BRIEF:
List every header file named in an #include line in the Dijkstra's algorithm code below.

I have been struggling to improve the memory performance of this implementation of Dijkstra's algorithm. Do you have any tips on how to improve this while still using the same data structures and loops?
I basically used an implementation from a Cornell Univ lecture:https://www.cs.cornell.edu/~wdtseng/icpc/notes/graph_part2.pdf
#include <iostream>
#include <stdio.h>
#include <vector>
#include <limits.h>
#include <utility>
#include <list>
#include <set>
#include<bits/stdc++.h>
using namespace std;
int graph[10000][10000];
void dijkstra(int src_node, int num_nodes, int dist[], bool done[]) ;
int main()
{
int num_nodes, num_edges;
cin >> num_nodes >> num_edges;
for(int i = 1; i <= num_nodes; i++)
{
int src, dest, weight;
cin >> src >> dest >> weight;
graph[src][dest] = weight;
}
int src_node = 1;
int dist[num_nodes];
bool done[num_nodes];
dijkstra(src_node, num_nodes, dist,done);
for(int p = 2; p <= num_nodes; p++)
{
cout << dist[p] << " " ;
}
return 0;
}
void dijkstra(int src_node, int num_nodes, int dist[], bool done[])
{
// set all distances to infinity and set all visits to false
for( int i = 1; i <= num_nodes; i++ )
{
dist[i] = INT_MAX;
done[i] = false;
}
dist[src_node] = 0;
while(true)
{
// find the vertex with the smallest dist[] value
int cur_node = -1;
int bestDist = INT_MAX;
//
for( int i = 1; i <= num_nodes; i++ )
{
if( !done[i] && dist[i] < bestDist )
{
cur_node = i;
bestDist = dist[i];
}
}
// if the best distance is infinity, break out of the loop
if( bestDist == INT_MAX )
{
break;
}
// iterate through all the neighbors
for( int adj_node = 1; adj_node <= num_nodes; adj_node++ )
{
// if the adj node has not been visited and has a weight
if( !done[adj_node] && graph[cur_node][adj_node] != NULL )
{
// if the distance of the adj node is greater
if( dist[adj_node] > dist[cur_node] + graph[cur_node][adj_node])
{
// make the dist = to curr node distance + weight
dist[adj_node] = dist[cur_node] + graph[cur_node][adj_node];
}
}
}
// mark current node as done
done[cur_node] = true;
}
}

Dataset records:
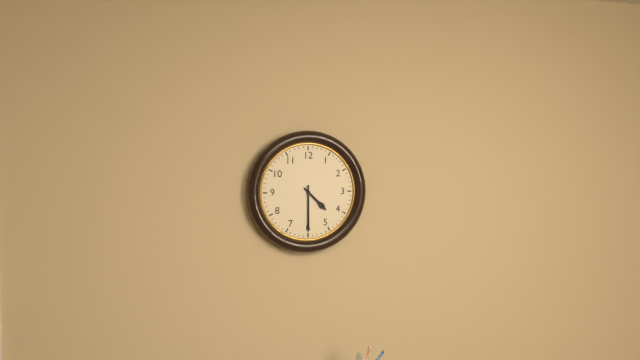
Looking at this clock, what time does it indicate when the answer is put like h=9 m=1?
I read h=4 m=30
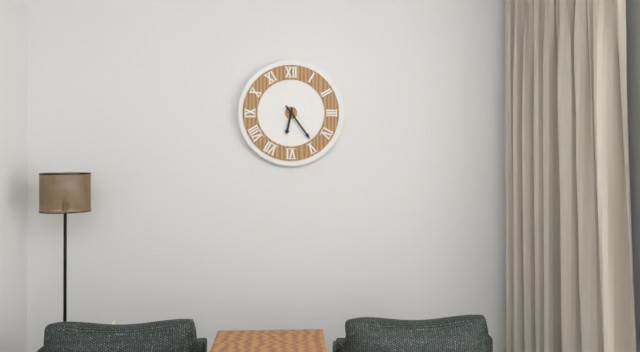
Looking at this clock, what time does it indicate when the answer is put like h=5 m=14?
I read h=6 m=24
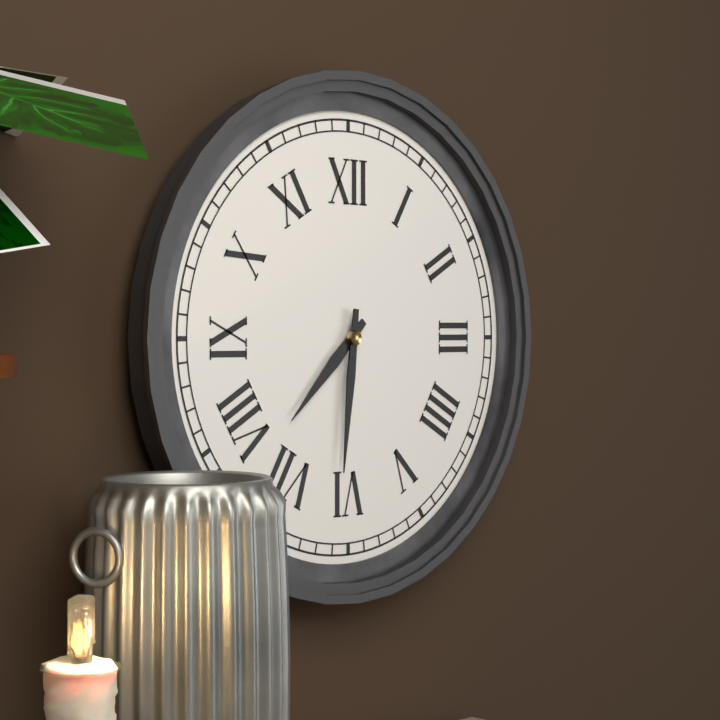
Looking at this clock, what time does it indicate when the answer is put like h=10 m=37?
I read h=7 m=31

WRITTEN REPLY:
iostream, stdio.h, vector, limits.h, utility, list, set, bits/stdc++.h